(SUPPLIED RECORDS)

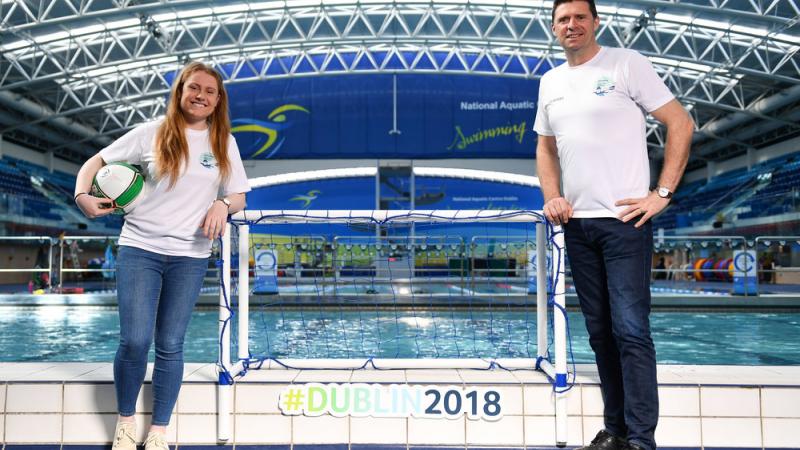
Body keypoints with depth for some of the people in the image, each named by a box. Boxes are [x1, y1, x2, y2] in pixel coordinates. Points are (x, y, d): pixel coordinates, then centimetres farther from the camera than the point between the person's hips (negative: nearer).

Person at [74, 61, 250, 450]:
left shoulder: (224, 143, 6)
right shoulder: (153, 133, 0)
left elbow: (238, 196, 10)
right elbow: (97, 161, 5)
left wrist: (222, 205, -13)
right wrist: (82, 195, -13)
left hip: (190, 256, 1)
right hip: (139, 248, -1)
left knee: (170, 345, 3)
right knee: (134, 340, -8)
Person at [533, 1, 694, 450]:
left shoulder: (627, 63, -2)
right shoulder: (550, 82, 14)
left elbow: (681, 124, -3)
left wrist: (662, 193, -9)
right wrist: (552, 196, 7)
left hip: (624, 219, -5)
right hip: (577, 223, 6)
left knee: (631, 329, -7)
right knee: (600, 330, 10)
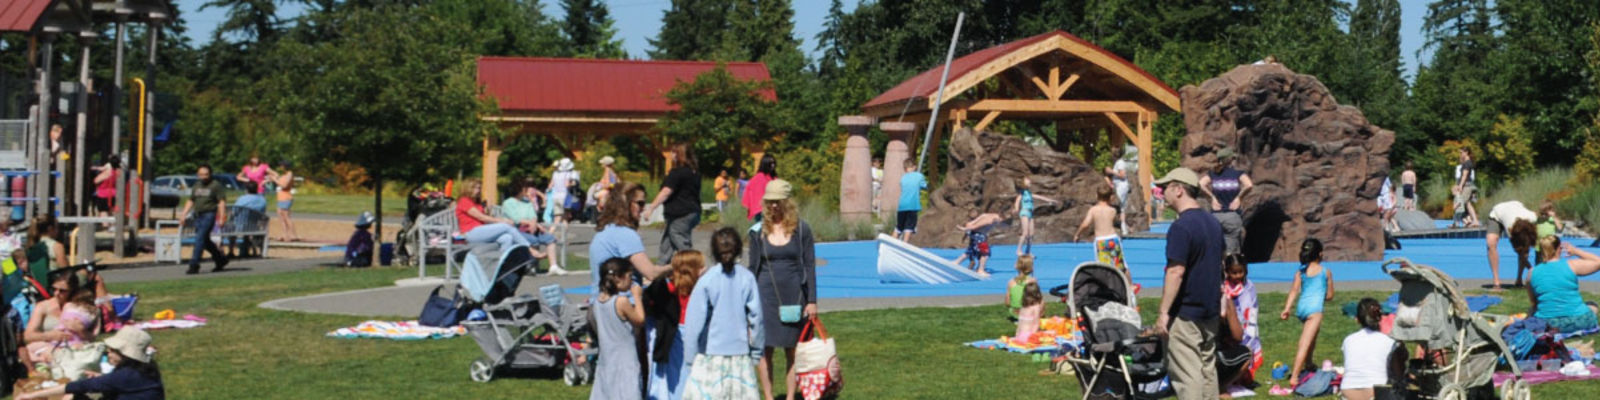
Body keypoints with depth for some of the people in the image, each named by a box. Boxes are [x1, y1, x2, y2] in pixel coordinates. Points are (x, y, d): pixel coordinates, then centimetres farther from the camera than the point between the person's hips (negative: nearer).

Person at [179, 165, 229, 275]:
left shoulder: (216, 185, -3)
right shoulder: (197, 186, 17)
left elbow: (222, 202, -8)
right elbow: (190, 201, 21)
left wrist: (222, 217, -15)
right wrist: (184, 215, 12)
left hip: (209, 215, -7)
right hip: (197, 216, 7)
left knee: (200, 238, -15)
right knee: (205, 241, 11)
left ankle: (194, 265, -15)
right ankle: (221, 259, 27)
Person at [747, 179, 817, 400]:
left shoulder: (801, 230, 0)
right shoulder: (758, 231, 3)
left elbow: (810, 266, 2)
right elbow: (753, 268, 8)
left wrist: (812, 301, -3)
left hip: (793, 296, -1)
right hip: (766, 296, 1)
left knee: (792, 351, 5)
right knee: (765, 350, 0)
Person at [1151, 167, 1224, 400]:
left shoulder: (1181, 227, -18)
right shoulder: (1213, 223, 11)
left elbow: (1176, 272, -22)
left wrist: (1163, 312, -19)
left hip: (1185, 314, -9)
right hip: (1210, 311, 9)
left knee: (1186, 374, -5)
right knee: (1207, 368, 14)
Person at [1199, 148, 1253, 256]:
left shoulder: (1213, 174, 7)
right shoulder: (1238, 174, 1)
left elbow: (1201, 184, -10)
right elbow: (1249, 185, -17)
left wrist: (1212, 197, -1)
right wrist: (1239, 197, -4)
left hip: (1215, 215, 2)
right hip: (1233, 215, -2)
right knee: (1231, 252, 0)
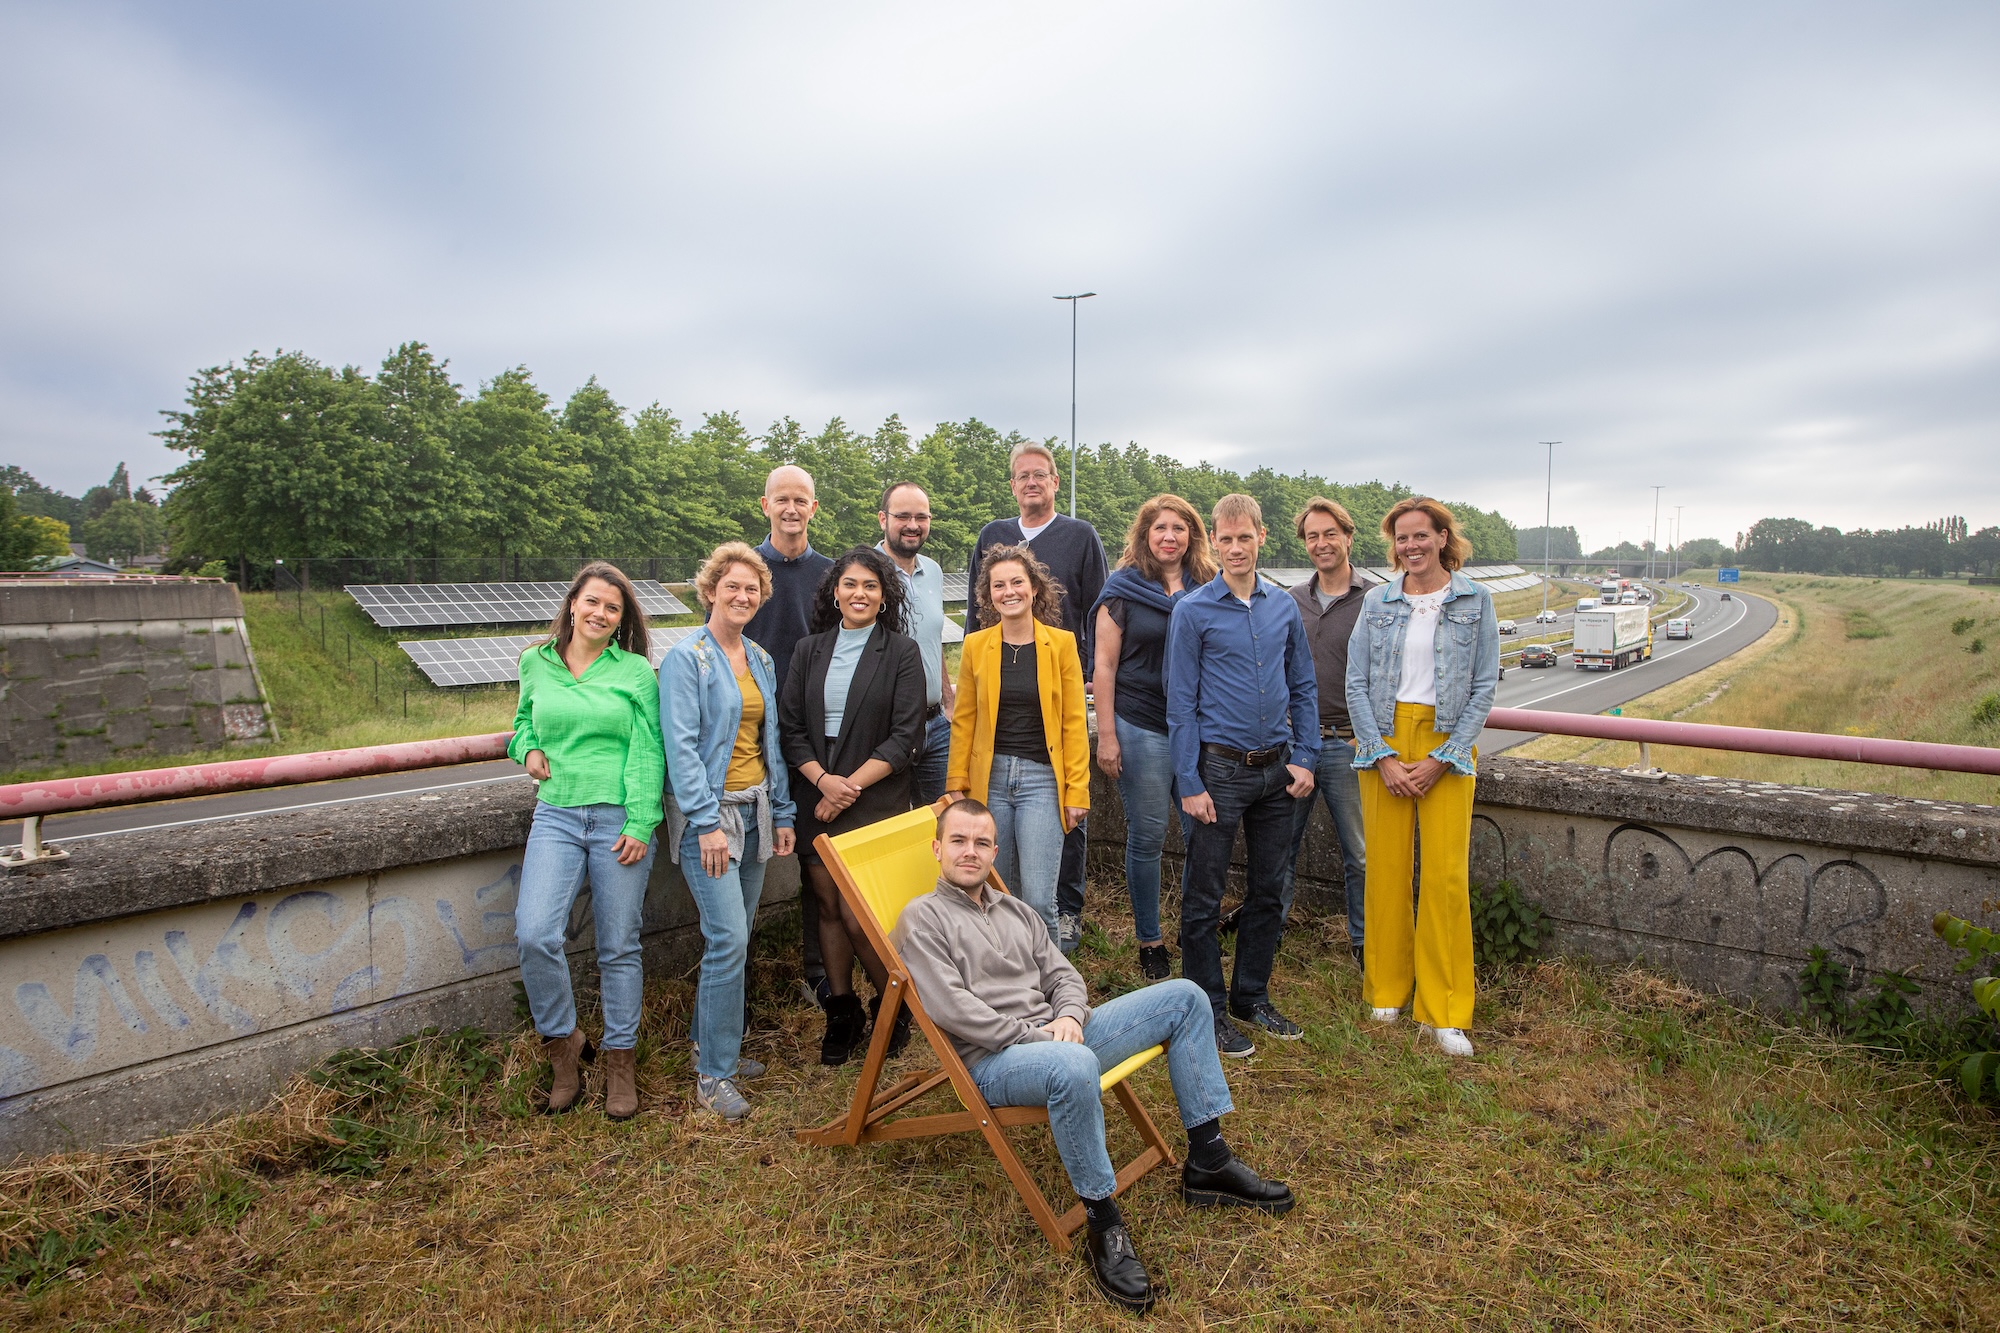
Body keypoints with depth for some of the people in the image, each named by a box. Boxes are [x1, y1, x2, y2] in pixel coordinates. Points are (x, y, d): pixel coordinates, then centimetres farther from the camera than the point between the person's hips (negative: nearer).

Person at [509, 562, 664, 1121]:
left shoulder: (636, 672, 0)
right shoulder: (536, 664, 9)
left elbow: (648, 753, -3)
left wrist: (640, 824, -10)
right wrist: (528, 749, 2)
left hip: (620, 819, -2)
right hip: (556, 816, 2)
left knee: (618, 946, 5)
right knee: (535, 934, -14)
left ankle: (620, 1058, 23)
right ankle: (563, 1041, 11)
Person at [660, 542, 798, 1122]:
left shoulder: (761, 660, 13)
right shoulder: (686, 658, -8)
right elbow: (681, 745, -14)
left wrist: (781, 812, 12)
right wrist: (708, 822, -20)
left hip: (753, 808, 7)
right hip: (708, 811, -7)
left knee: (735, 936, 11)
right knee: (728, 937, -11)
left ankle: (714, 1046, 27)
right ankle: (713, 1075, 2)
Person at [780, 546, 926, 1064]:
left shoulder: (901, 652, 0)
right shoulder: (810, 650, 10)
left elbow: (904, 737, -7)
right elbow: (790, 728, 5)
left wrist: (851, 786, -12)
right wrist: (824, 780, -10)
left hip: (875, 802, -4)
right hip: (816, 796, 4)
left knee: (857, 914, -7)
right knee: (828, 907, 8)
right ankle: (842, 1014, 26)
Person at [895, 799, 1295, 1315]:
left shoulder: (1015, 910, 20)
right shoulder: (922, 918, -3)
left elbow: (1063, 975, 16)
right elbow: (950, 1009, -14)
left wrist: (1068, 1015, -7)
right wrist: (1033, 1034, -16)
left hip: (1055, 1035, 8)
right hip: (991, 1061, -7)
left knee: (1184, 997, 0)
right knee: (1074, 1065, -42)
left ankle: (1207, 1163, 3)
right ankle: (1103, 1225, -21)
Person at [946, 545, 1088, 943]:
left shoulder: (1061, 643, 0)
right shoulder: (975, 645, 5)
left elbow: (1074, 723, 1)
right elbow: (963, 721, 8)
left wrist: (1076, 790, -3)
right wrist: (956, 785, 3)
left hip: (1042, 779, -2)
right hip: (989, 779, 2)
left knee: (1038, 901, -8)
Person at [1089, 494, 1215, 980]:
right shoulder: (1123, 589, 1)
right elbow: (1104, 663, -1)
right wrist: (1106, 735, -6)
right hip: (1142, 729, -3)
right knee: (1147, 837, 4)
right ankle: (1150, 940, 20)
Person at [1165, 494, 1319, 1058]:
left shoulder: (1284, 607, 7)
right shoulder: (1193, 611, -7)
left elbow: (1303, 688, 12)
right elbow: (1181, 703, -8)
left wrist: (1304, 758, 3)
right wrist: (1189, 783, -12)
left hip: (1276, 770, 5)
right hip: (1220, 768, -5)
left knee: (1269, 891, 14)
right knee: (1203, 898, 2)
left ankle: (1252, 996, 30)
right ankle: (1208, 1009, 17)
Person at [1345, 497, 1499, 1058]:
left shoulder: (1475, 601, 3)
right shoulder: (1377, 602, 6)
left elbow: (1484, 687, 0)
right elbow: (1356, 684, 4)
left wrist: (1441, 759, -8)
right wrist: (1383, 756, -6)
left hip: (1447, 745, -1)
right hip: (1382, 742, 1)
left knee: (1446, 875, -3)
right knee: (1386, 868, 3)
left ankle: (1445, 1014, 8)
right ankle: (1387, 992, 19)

(End SUPPLIED RECORDS)
(SUPPLIED RECORDS)

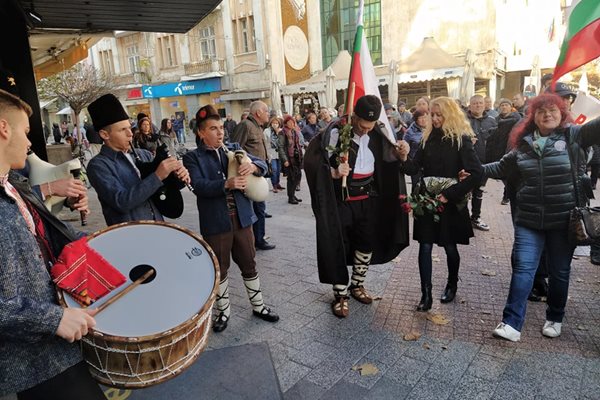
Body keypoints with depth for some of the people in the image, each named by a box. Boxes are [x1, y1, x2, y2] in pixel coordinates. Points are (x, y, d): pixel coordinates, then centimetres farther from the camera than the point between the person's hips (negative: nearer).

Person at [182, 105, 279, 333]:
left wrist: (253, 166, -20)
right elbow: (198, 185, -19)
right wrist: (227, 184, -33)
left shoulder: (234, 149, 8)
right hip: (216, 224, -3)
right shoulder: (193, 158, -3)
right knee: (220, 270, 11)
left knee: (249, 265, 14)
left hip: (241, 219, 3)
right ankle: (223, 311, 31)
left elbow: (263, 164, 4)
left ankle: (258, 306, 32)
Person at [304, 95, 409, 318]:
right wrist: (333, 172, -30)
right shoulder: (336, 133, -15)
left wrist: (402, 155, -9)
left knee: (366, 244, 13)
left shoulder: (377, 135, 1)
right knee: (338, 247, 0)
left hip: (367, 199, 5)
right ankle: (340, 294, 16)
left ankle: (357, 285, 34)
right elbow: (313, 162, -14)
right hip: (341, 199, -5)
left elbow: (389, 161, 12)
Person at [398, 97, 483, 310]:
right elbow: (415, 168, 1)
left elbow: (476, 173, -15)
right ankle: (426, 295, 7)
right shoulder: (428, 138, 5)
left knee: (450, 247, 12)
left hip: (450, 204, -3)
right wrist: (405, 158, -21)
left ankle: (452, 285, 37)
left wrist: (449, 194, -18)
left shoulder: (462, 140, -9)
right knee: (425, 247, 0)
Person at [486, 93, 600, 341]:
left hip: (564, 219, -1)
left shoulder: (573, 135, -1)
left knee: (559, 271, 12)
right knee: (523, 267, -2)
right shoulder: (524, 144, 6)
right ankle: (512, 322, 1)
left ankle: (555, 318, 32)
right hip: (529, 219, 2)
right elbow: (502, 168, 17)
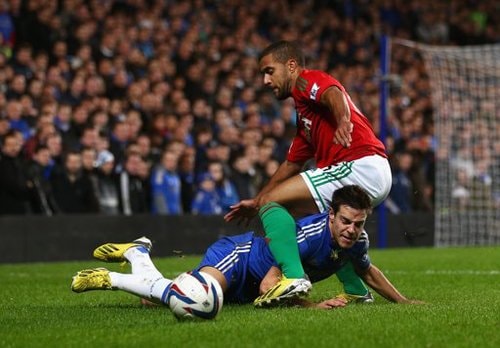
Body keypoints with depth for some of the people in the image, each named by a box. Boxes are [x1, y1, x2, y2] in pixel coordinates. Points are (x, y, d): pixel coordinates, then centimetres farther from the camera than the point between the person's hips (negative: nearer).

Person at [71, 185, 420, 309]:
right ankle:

(End SUPPLIED RECORDS)

Reproduce the material starting at the line that contains "left hip: (624, 219, -5)" and ending at the line that contains "right ankle: (563, 1041, 11)", both included, omitting the pictures and shifting every number in the keypoint values (the x and y pixel coordinates and the depth) up by 70. Leave the bounding boxes and all other text unchanged.

• [RESPONSE AREA]:
left hip: (694, 289, 65)
right hip: (647, 293, 76)
left knee: (701, 399, 63)
right knee: (670, 400, 80)
Body keypoints with depth for some of the people in the image, each named by a box. Boxes are [x1, y1, x2, y2] in pixel coordinates. Points are (x, y, d): pixel coordinates, then centimetres farther from the camera than the point between the person's hips (negative: nearer).

Person at [179, 165, 229, 275]:
left shoulder: (286, 255, 67)
right shoulder: (267, 256, 87)
left elbow: (292, 272, 62)
right elbow: (260, 271, 91)
left wrist: (292, 287, 55)
right wrist: (254, 285, 82)
left hip: (279, 285, 63)
right hip: (267, 286, 77)
left knee: (270, 308, 55)
right knee: (275, 311, 81)
left ankle: (264, 335, 55)
right ankle: (291, 329, 97)
Person at [747, 179, 817, 400]:
left shoulder: (871, 300, 70)
right shoulder: (828, 301, 73)
left elbow: (880, 336, 72)
right elbow: (823, 338, 78)
left wrist: (882, 371, 67)
left hip: (863, 366, 69)
right hip: (836, 366, 71)
left knee: (862, 421, 75)
right knee: (835, 420, 70)
Person at [1151, 167, 1224, 400]:
left shoulder: (1251, 297, 52)
right shoulder: (1283, 293, 81)
left elbow: (1246, 342, 48)
left wrist: (1233, 382, 51)
left hip: (1255, 384, 61)
right hip: (1280, 381, 79)
left knee: (1256, 444, 65)
right knee: (1277, 438, 84)
Person at [1199, 148, 1253, 256]:
left shoulder: (1283, 244, 77)
right shoulder: (1308, 244, 71)
left elbow: (1271, 254, 60)
right elbow: (1319, 255, 53)
left wrist: (1282, 267, 69)
right wrist: (1309, 267, 66)
left hip: (1285, 285, 72)
right hip: (1303, 285, 68)
right knee: (1301, 322, 70)
Body keypoints with depth for some of the people in the image, each named by a box. Boxes are [x1, y1, x2, y2] in pixel coordinates. Points are (x, y, d): pixel coordinates, then centimetres farther from the camera than the point between the person's hips (negative: nearer).

Person at [509, 562, 664, 1121]:
left shoulder: (706, 742, 70)
right shoulder: (606, 734, 79)
left elbow: (718, 823, 67)
left wrist: (710, 894, 60)
right wrist: (598, 819, 72)
left hip: (690, 889, 68)
right hip: (626, 886, 72)
left knee: (688, 1016, 75)
right knee: (605, 1004, 56)
left ankle: (690, 1128, 93)
right ankle: (633, 1111, 81)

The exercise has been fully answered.